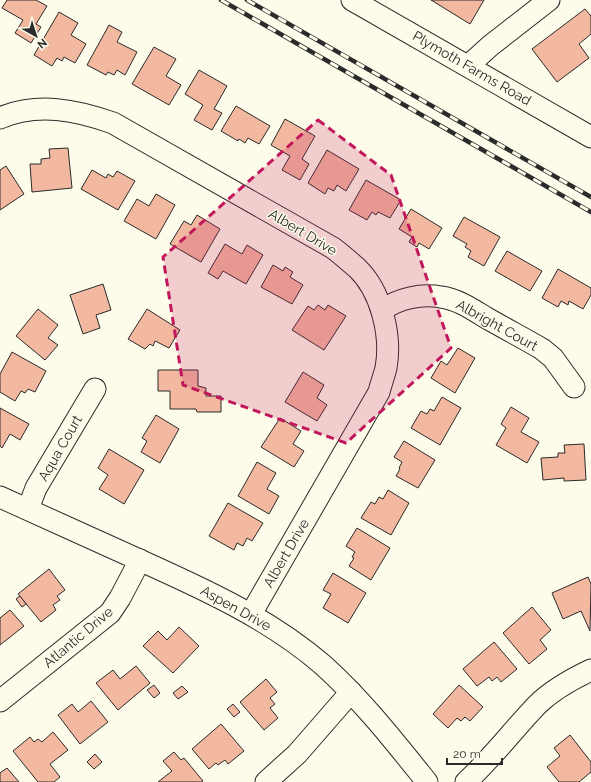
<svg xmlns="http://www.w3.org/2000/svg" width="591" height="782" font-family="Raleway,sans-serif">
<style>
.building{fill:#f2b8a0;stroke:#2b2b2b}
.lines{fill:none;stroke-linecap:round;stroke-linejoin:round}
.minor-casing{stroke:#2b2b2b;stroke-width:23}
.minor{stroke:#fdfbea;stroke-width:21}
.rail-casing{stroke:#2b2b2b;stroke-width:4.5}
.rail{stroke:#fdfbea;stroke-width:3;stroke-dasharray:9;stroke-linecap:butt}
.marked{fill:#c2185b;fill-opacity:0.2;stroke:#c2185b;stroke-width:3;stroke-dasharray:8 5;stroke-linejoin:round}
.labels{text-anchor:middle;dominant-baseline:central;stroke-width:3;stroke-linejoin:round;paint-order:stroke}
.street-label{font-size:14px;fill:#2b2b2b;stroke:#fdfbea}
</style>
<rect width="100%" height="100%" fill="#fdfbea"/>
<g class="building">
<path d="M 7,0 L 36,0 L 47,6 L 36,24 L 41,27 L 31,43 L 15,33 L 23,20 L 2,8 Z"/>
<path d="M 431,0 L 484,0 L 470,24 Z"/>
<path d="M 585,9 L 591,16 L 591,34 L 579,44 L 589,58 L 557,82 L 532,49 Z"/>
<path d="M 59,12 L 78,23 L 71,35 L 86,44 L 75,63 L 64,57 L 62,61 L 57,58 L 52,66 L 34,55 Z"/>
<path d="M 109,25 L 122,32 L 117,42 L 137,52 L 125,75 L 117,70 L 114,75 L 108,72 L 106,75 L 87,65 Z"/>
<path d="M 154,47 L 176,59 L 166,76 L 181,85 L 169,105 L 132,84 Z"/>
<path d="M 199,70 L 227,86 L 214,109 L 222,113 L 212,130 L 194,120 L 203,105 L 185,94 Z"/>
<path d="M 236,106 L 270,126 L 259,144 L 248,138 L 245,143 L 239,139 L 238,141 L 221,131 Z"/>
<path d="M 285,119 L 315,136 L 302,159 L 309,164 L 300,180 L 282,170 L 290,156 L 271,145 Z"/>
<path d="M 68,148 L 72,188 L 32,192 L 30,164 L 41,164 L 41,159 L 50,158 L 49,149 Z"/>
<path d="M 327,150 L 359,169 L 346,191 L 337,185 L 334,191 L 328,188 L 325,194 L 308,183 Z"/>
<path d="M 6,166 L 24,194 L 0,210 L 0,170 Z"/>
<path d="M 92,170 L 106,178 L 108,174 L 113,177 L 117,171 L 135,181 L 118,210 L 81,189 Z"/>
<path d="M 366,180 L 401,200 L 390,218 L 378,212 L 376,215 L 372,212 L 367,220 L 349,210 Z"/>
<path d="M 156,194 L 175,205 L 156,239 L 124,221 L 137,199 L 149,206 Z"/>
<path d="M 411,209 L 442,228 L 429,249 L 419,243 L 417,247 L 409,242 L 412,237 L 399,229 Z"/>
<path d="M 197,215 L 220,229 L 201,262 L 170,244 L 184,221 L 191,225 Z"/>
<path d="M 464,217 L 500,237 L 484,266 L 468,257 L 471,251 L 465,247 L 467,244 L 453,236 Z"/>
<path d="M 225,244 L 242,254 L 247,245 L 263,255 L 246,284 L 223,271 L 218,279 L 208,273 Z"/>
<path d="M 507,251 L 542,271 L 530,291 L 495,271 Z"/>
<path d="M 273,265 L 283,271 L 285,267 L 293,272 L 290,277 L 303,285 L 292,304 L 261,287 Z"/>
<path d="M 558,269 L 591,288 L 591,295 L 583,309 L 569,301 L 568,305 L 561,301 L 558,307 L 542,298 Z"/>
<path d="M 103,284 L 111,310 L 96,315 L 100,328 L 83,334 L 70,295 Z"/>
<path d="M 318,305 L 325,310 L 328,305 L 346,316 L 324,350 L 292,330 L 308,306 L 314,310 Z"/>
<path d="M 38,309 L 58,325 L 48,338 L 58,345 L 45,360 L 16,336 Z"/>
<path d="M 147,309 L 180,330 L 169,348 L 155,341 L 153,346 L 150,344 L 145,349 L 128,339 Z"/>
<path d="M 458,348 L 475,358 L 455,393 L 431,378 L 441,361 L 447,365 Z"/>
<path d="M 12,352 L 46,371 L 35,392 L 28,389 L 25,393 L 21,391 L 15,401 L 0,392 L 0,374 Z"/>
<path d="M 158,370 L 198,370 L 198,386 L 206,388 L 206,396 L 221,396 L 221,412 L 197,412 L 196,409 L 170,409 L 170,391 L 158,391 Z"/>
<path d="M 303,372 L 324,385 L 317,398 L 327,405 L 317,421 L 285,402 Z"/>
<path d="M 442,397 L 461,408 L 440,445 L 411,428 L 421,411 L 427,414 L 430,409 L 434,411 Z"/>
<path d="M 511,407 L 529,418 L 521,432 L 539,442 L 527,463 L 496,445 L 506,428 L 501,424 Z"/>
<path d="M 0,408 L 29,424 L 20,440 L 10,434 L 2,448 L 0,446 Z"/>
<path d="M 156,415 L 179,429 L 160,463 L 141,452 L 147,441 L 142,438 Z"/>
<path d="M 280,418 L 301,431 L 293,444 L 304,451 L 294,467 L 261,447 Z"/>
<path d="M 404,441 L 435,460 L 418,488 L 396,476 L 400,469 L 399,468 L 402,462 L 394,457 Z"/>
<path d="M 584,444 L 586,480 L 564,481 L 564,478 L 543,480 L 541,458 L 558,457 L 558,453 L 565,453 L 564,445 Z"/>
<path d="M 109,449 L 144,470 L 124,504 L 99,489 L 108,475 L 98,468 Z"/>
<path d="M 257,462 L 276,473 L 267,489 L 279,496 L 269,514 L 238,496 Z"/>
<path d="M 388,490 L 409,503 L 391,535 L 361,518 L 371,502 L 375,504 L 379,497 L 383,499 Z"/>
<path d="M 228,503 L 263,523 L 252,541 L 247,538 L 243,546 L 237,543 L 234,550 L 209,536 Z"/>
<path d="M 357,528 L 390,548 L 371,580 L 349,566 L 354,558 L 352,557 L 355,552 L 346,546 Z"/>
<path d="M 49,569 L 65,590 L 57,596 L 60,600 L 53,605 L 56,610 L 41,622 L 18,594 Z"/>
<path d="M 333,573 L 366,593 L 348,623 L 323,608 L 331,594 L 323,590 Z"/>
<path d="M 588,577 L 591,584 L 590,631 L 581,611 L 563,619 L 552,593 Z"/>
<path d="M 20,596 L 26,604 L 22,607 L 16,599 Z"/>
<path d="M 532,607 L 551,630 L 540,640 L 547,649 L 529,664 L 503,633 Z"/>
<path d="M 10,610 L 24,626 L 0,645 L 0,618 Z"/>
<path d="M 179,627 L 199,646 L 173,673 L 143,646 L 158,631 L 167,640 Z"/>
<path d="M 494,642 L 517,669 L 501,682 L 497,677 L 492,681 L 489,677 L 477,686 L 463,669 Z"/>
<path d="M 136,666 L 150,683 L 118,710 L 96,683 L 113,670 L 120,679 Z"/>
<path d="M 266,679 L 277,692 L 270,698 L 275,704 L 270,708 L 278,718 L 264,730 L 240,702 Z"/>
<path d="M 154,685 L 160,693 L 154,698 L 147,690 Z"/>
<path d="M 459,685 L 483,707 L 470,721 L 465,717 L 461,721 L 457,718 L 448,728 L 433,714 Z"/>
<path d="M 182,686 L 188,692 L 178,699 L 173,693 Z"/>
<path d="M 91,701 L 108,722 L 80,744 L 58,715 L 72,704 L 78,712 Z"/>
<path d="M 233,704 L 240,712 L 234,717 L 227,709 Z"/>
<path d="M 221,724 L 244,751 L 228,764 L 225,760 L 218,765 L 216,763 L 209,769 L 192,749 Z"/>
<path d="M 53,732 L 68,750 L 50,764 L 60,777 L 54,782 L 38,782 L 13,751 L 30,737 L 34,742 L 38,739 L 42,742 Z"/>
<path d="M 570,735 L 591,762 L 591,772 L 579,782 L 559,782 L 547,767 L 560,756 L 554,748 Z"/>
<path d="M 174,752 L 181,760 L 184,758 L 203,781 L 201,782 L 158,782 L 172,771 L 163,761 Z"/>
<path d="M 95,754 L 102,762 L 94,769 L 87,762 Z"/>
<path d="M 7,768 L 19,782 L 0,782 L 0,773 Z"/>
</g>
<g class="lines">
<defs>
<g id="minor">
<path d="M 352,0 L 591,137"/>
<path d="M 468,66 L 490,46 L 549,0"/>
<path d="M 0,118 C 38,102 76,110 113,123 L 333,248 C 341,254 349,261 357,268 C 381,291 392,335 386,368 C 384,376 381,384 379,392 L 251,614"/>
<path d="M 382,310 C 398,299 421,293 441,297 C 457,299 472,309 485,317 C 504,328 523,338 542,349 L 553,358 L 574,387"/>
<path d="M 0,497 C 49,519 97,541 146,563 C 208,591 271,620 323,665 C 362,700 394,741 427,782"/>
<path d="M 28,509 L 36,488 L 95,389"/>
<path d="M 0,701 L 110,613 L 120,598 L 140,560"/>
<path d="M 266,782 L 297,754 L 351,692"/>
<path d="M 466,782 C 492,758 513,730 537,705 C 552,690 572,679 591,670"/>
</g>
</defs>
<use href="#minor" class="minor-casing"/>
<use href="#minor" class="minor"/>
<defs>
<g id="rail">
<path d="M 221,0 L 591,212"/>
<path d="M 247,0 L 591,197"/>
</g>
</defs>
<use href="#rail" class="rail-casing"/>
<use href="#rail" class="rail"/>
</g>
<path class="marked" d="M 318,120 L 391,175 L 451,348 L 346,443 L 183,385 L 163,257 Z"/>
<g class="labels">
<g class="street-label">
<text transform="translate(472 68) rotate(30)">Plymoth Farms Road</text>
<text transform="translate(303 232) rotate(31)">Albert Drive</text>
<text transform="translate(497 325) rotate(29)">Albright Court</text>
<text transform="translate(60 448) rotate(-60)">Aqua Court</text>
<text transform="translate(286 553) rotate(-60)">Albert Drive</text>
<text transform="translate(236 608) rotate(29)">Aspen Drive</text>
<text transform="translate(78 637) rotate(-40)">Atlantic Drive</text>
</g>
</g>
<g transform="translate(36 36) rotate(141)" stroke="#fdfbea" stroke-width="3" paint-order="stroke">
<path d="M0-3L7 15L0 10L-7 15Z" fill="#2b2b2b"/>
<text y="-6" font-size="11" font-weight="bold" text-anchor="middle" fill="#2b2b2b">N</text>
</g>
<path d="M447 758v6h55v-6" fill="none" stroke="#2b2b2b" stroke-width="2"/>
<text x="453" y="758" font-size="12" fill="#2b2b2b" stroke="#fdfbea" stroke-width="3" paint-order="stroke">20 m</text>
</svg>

## PROBLEM TO SOLVE:
Across the entries above, find each line with the word "linecap" and please copy it out.

## ANSWER FOR THIS EXERCISE:
.lines{fill:none;stroke-linecap:round;stroke-linejoin:round}
.rail{stroke:#fdfbea;stroke-width:3;stroke-dasharray:9;stroke-linecap:butt}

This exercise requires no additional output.